25 de set. de 2010

Por que o Rio Grande do Sul é assim – parte VI



A revolução vinda de cima

“Revolução vinda de cima” é uma expressão leninista que procurou identificar o caráter da revolução burguesa na Alemanha de Bismark. No Rio Grande, os positivistas também fizeram uma revolução por cima. Embora o processo sulino não tenha tido o caráter reacionário como o apontado por Lênin na Alemanha.
Veja então que temos três modelos distintos de revolução burguesa: o modelo francês de 1789, uma revolução total, arquetípica, democrática e modernizadora em toda a sua expressão; o modelo alemão, reacionário (os de cima contra os subalternos), autocrático, e que operou a chamada modernização
conservadora; e o modelo rio-grandense de 1893 (não confundir com a guerra civil Farroupilha de 1835, que nunca foi uma revolução stricto sensu), autoritário, modernizador e progressista – mas sempre burguês.

:::

■ **Instrução**:
Responda com base no trecho sobre a revolução no Rio Grande do Sul:
1. Quem, segundo o trecho, também fez uma revolução por cima no Rio Grande?
2. Em que ano se deu o modelo francês de revolução burguesa?
3. Qual guerra civil de 1835 o trecho diz que nunca foi uma revolução stricto sensu?
O material não tem relação com o trecho acima.

:::

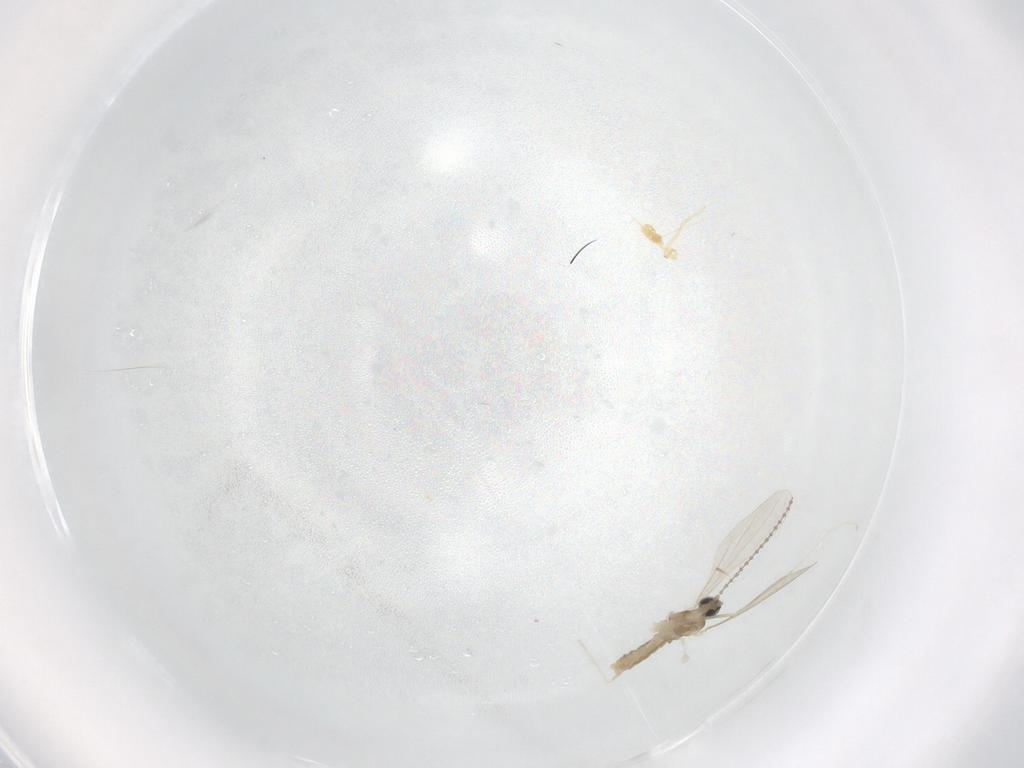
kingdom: Animalia
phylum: Arthropoda
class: Insecta
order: Diptera
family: Cecidomyiidae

:::

■ **Resposta**:
1. Os positivistas.
2. Em 1789.
3. A guerra civil Farroupilha.